I'm surprised this amazing article by Adam this week hasn't gotten any comments, considering how much activity immigration threads usually draw. I have noticed that the stories that are filled with actual facts don't draw as many from the anti-"illegals" crowd; is it because they don't want to draw attention to the truth?
Speaking of, I just ran into this great info sheet on the United States Conference of Catholic Bishops' website. Please take a read. It begins:
“I want to encourage you and your communities to continue to welcome the immigrants who join your ranks today, to share their joys and hopes, to support them in their sorrows and trials, and to help them flourish in their new home.”
—Pope Benedict XVI, Celebration of Vespers and Meeting with the Bishops of the United States of America, April 2008
Distortions in the Immigration Debate
Too often, discussions surrounding illegal immigration are reduced to distortions about who undocumented immigrants are and what they want.
Some people say that undocumented immigrants don’t pay taxes. In fact, undocumented immigrants pay billions of dol- lars in sales, income, and property taxes each year—directly if they own, and indirectly if they rent. According to the Social Security Administration (SSA), undocumented workers pay as much as $7 billion in Social Security and Medicare taxes each year and have contributed as much as a half-trillion dollars since 1984.
Others say that immigrants don’t want to learn English. In fact, while first-generation, non–English-speaking immigrants predictably have lower rates of English proficiency than native speakers, 91% of second-generation immigrants are fluent or near-fluent English speakers. By the third generation, 97% speak English fluently or near-fluently.

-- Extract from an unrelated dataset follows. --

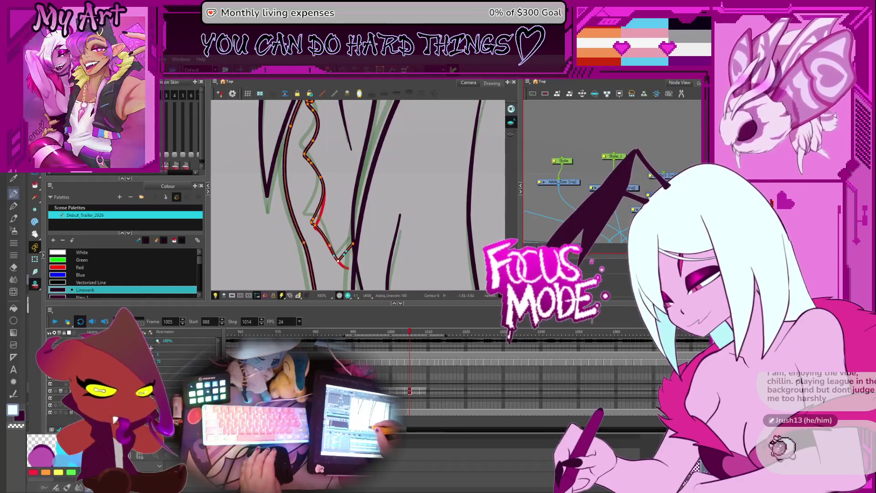
key(comma)
key(comma)
key(comma)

Still others conclude that we need to close our borders to prevent another catastrophe like 9/11. In fact, seventeen of the nineteen 9/11 terrorists were in the country legally on student visas—only two had overstayed their visas. By legalizing the undocumented population and by creating more visas for work- ers to enter legally, we can better know who is in the country and who is coming, thus making us safer as a nation.

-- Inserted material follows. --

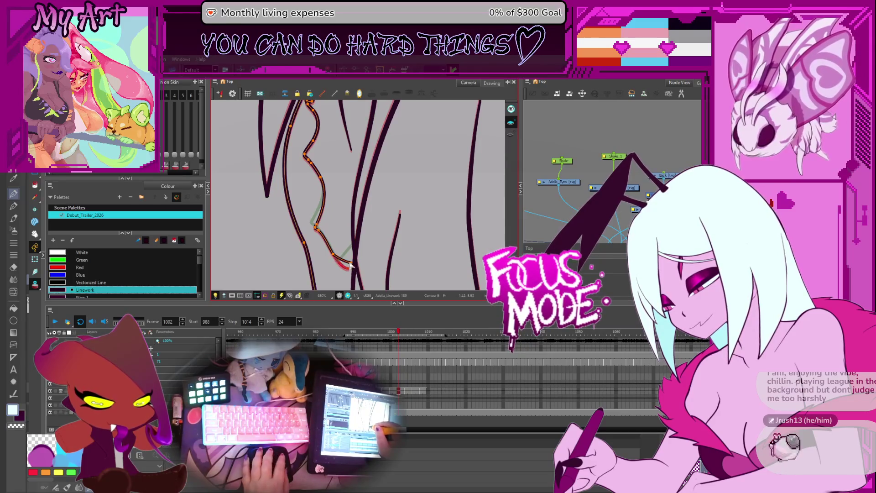
click(346, 266)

To learn more about the USCCB’s policy positions on issues related to immigration, please visit www.usccb.org/mrs/ policypositions.shtml.
here's some interesting immigration reading http://www.judicialwatch.org/blog/2010/sep/mexico-asks-u-s-stop-deporting-serious-criminals
First, Bill, I assume you understand the history of Judicial Watch?
Second, what is your point? You're not implying that the majority of Mexican immigrants are criminals, are you? And if not, I'm not sure I see the relevance to this conversation. I don't know if you know it, but (and I'm whispering here) people of all backgrounds and ethnicities commit violent crimes.
Thank goodness the folks at Judicial Watch have turned their attention to immigration reform. Given their heroic fight against the "murder" of Terri Shiavo and their tireless investigation of John Kerry's war records, we can expect thoughtful and constructive input from them on this issue as well. We would expect nothing less from a group funded by Richard Mellon Scaife.
- Brian C Johnson
No, I was just trying to shed a little light on the complicity of the Mexican govt in this whole mess called immigration reform. Do you not think that Mexico could do more on it's side of the border?
Do you not think that Mexico could do more on it's side of the border?
First, Bill, we tell reporters not to ever begin a question with "Do you not think ..." -- it's a telltale sign that the questioner knows the answer they want. ("Do you think" is almost as bad.)
It seems quite clear that Mexico "could do more on its side of the border" -- that could probably be stipulated. But I'm still not sure of your point; it looked a little like you were try to fuel the sensationalistic fire about all dem violent Mexicans. Hopefully not: That would be blatant bigotry, so we'll assume that wasn't your motive.